-------- RECORD SET --------

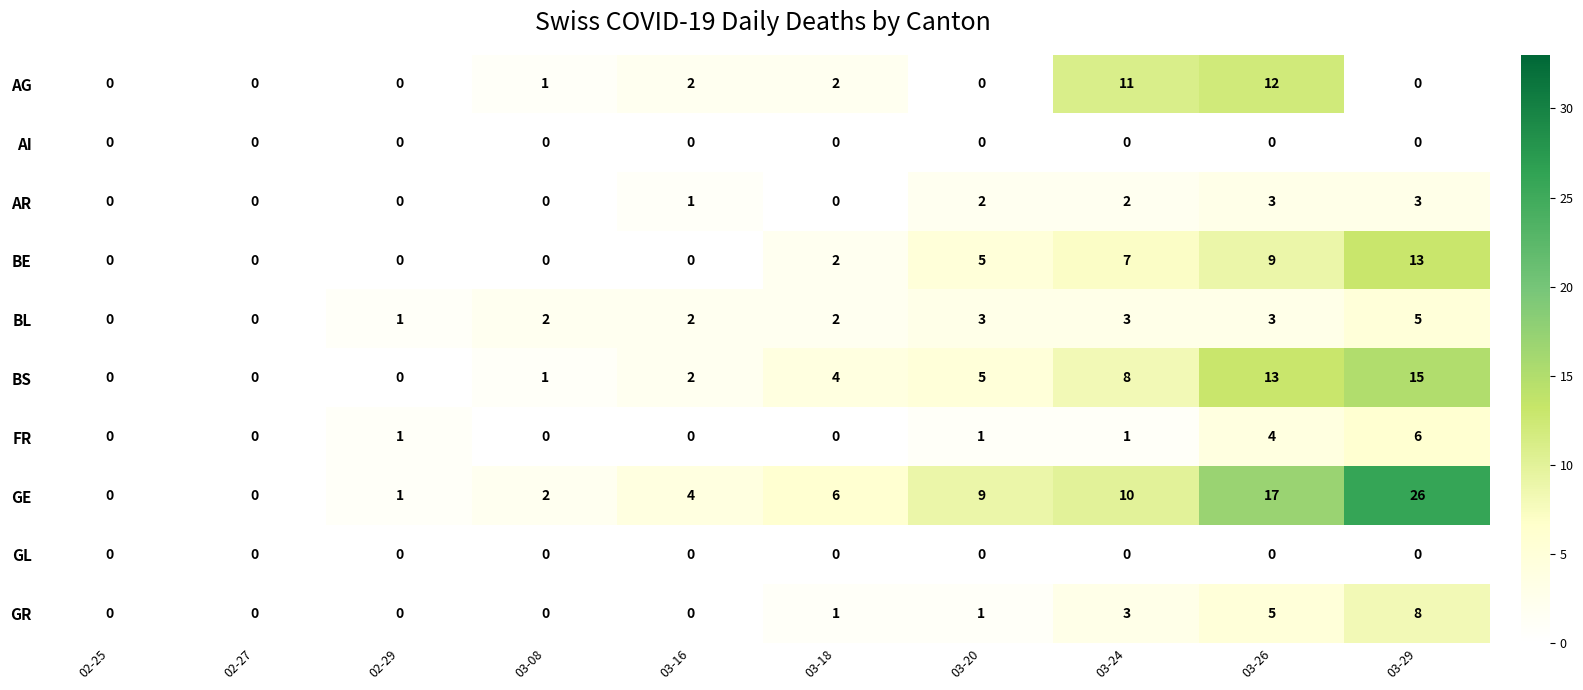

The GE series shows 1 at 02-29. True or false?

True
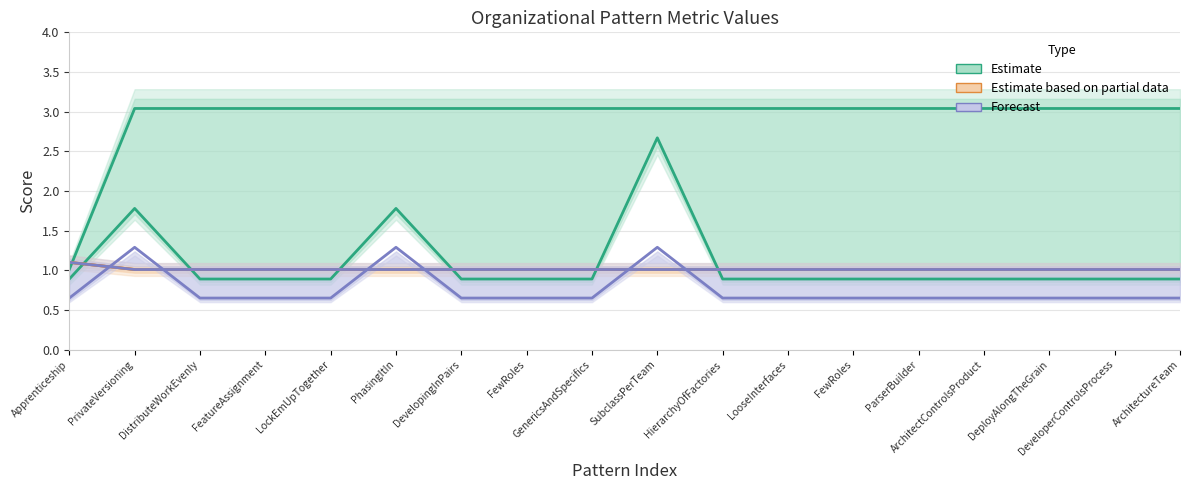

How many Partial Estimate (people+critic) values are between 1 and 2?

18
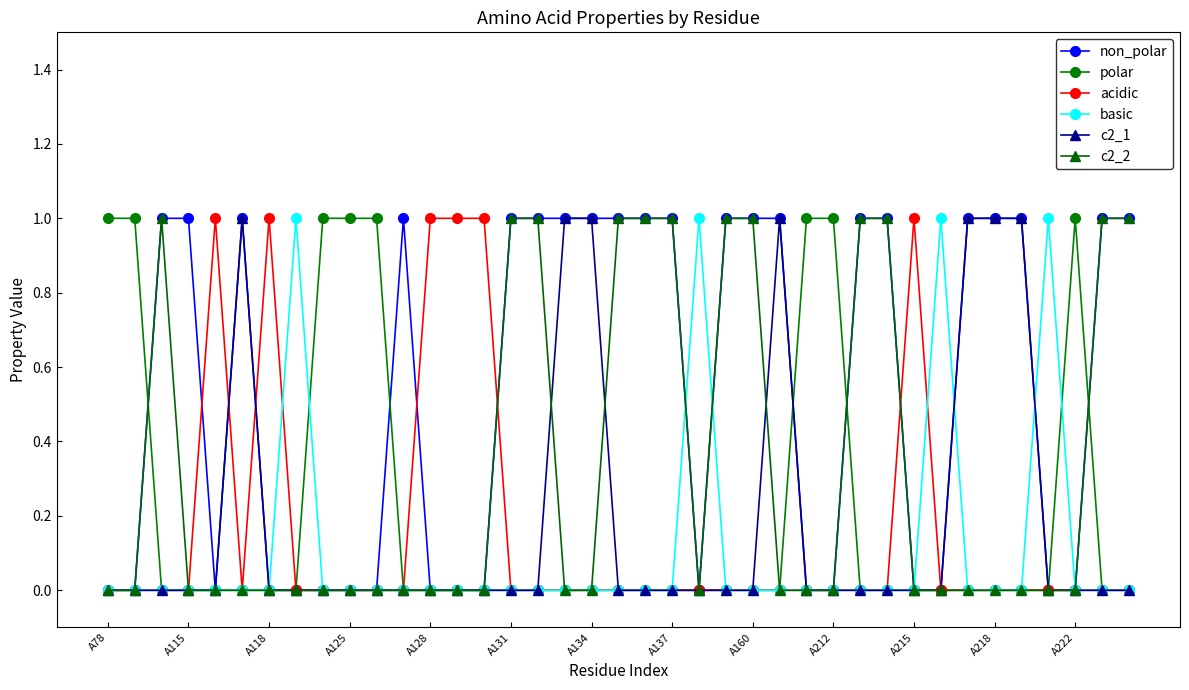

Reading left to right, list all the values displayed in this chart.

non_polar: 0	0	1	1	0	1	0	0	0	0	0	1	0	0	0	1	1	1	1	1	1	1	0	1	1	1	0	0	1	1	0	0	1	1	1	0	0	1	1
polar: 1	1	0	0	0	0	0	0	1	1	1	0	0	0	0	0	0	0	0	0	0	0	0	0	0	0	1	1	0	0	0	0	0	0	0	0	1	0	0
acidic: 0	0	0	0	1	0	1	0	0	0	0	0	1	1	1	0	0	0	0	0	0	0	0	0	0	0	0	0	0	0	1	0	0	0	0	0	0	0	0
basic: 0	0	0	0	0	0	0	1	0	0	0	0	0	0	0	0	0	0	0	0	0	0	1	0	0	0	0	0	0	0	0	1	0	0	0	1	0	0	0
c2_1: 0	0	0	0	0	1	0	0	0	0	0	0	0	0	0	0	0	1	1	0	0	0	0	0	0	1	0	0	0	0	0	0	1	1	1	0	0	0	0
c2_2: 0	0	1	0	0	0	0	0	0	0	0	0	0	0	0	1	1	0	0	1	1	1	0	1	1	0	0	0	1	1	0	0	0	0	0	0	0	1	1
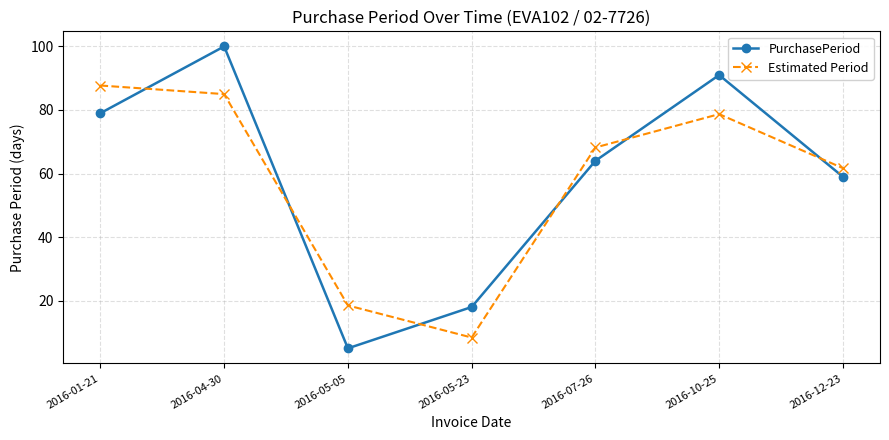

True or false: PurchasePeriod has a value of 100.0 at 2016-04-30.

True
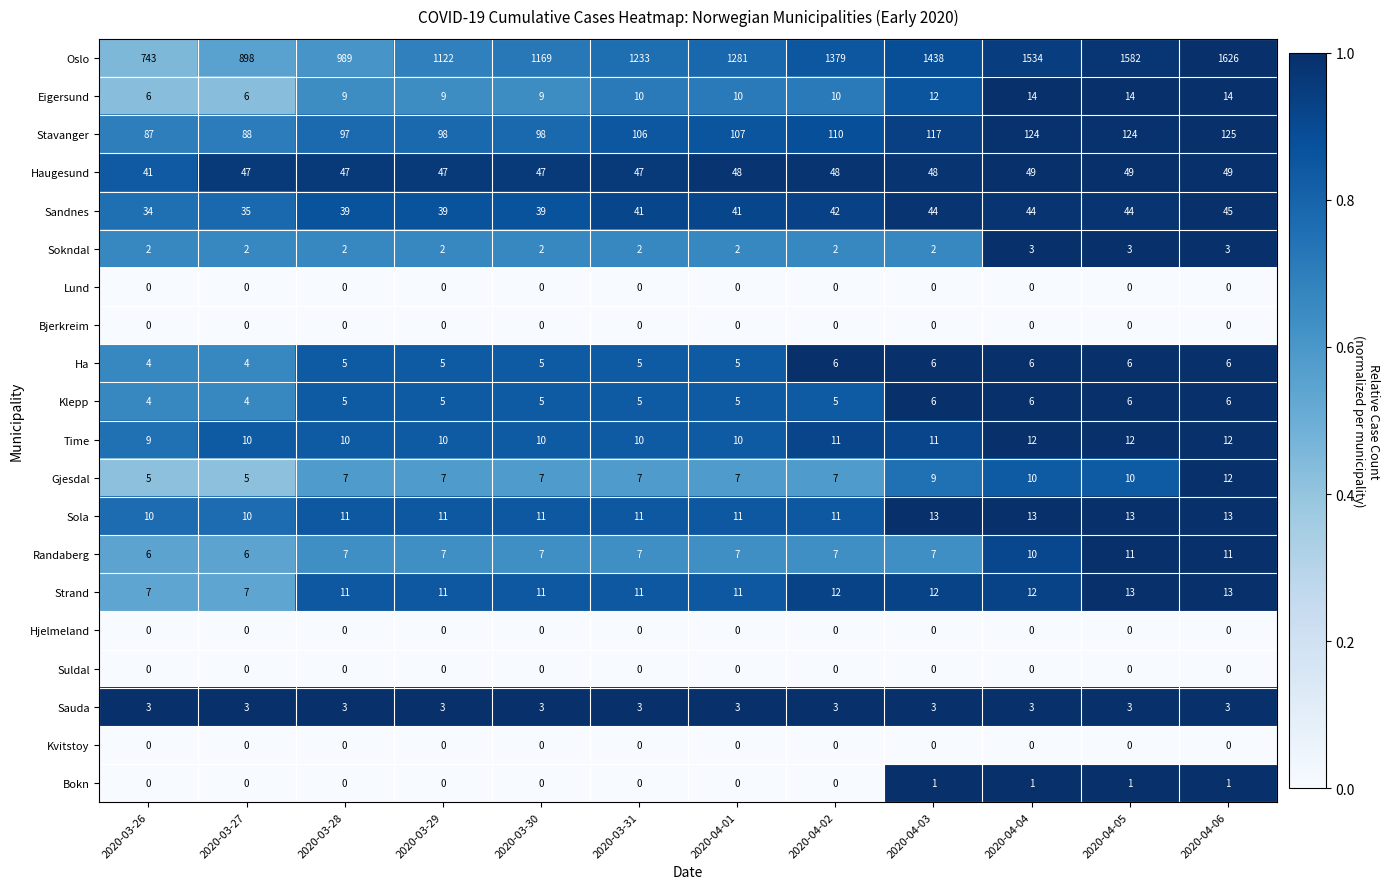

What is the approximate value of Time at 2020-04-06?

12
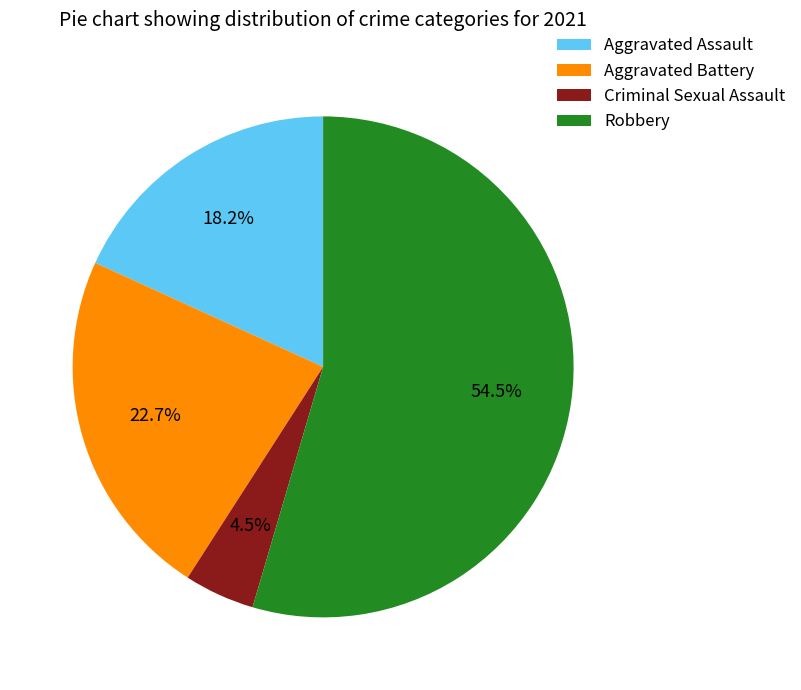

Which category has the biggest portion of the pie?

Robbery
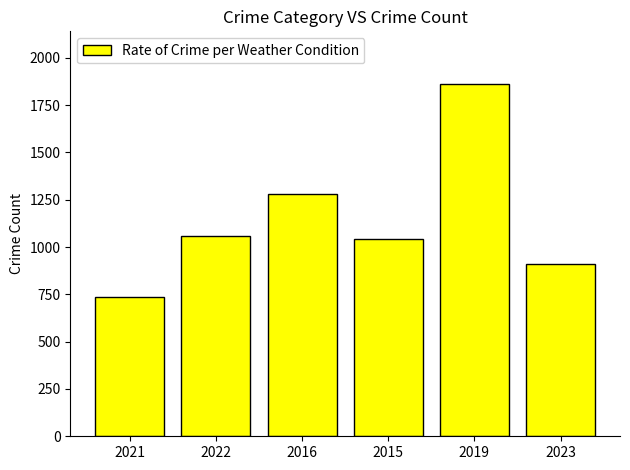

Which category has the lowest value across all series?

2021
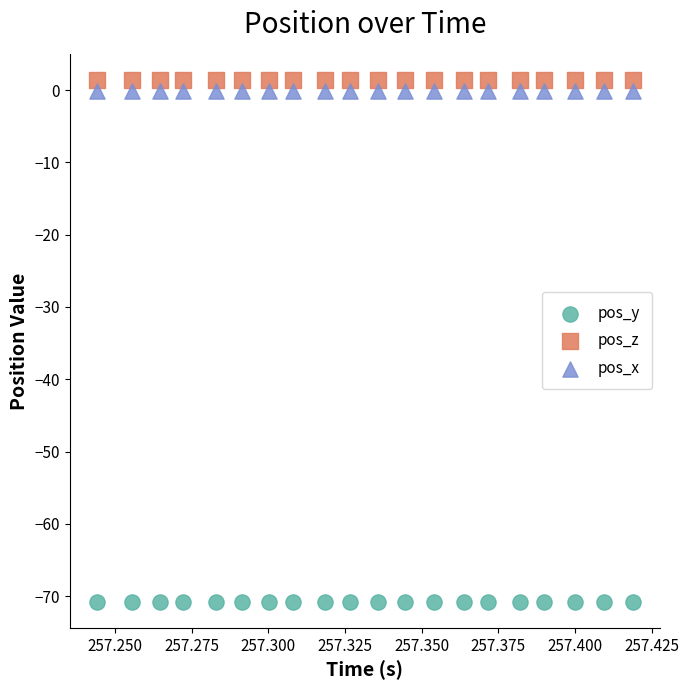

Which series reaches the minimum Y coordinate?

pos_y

--------

> **WHAT THE EXERCISE ASKS**
Copy out the listing above in full, with every line exactly as it appears, but leave out the picture lines.

> **WRITTEN SOLUTION**
The GE series shows 1 at 02-29. True or false?

True

How many Partial Estimate (people+critic) values are between 1 and 2?

18

Reading left to right, list all the values displayed in this chart.

non_polar: 0	0	1	1	0	1	0	0	0	0	0	1	0	0	0	1	1	1	1	1	1	1	0	1	1	1	0	0	1	1	0	0	1	1	1	0	0	1	1
polar: 1	1	0	0	0	0	0	0	1	1	1	0	0	0	0	0	0	0	0	0	0	0	0	0	0	0	1	1	0	0	0	0	0	0	0	0	1	0	0
acidic: 0	0	0	0	1	0	1	0	0	0	0	0	1	1	1	0	0	0	0	0	0	0	0	0	0	0	0	0	0	0	1	0	0	0	0	0	0	0	0
basic: 0	0	0	0	0	0	0	1	0	0	0	0	0	0	0	0	0	0	0	0	0	0	1	0	0	0	0	0	0	0	0	1	0	0	0	1	0	0	0
c2_1: 0	0	0	0	0	1	0	0	0	0	0	0	0	0	0	0	0	1	1	0	0	0	0	0	0	1	0	0	0	0	0	0	1	1	1	0	0	0	0
c2_2: 0	0	1	0	0	0	0	0	0	0	0	0	0	0	0	1	1	0	0	1	1	1	0	1	1	0	0	0	1	1	0	0	0	0	0	0	0	1	1

True or false: PurchasePeriod has a value of 100.0 at 2016-04-30.

True

What is the approximate value of Time at 2020-04-06?

12

Which category has the biggest portion of the pie?

Robbery

Which category has the lowest value across all series?

2021

Which series reaches the minimum Y coordinate?

pos_y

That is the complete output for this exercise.